<<<<

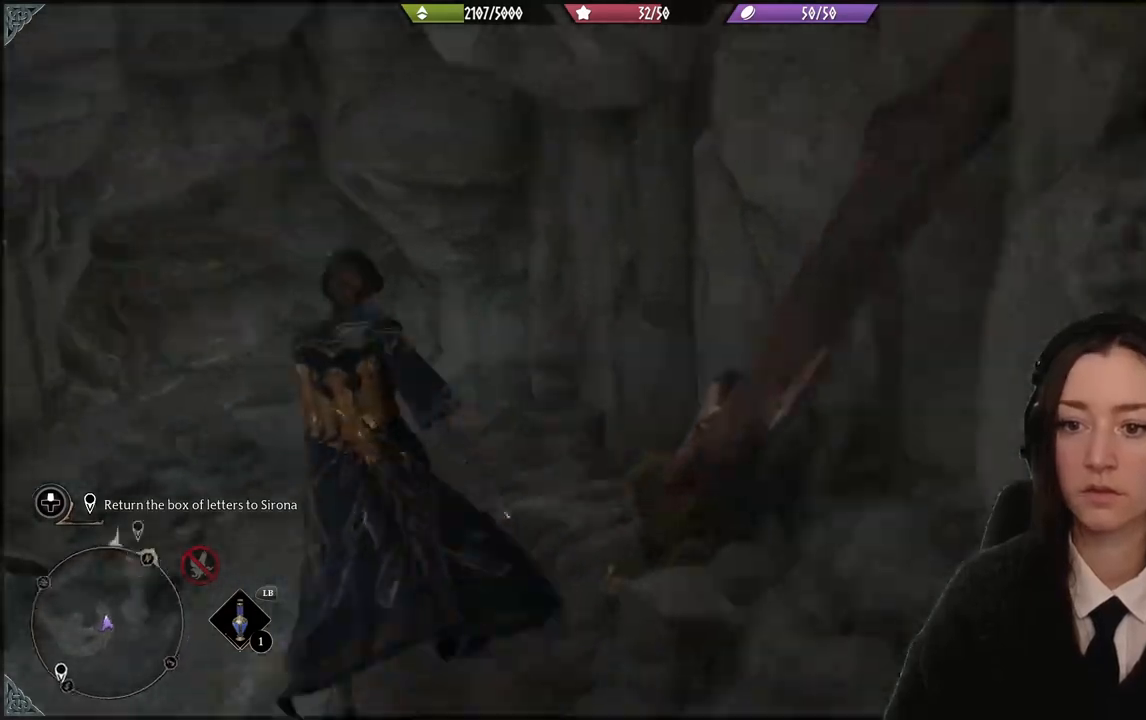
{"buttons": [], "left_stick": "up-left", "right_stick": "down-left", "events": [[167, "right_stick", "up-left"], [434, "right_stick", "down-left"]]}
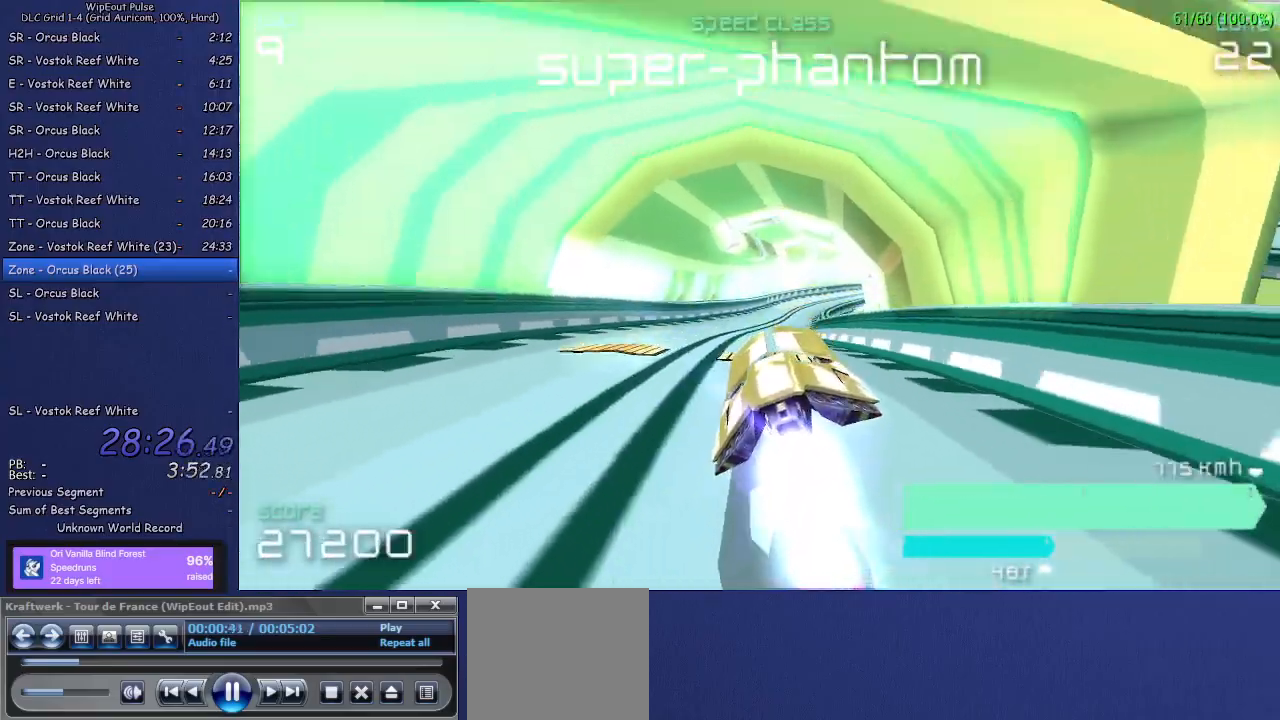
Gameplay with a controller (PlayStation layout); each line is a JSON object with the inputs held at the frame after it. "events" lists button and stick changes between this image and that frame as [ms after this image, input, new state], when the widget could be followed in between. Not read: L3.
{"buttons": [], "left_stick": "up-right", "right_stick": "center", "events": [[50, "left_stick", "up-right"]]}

>>>>
<<<<

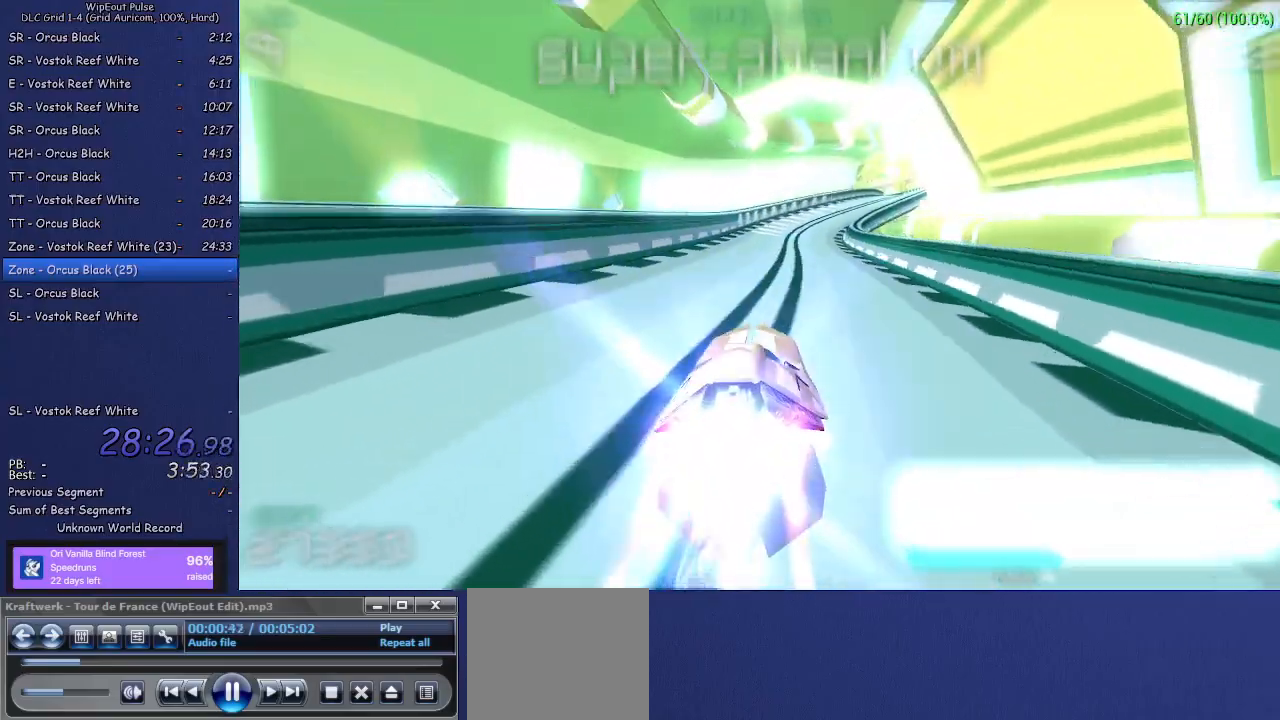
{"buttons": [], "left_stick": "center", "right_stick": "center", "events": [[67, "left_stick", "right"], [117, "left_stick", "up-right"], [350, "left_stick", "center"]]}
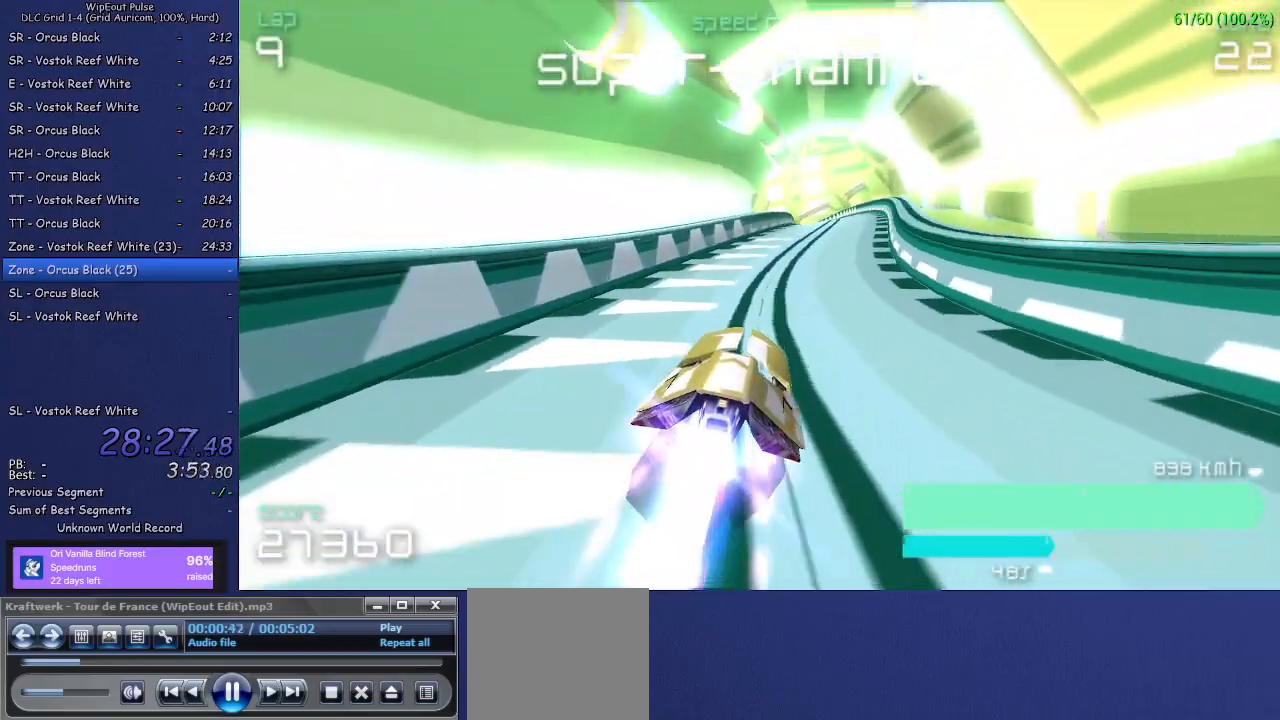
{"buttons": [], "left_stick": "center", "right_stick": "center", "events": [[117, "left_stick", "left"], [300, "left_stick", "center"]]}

>>>>

What you will do
Which lines in the data above hold the string "center"? Return each of them.

Written solution
{"buttons": [], "left_stick": "up-right", "right_stick": "center", "events": [[50, "left_stick", "up-right"]]}
{"buttons": [], "left_stick": "center", "right_stick": "center", "events": [[67, "left_stick", "right"], [117, "left_stick", "up-right"], [350, "left_stick", "center"]]}
{"buttons": [], "left_stick": "center", "right_stick": "center", "events": [[117, "left_stick", "left"], [300, "left_stick", "center"]]}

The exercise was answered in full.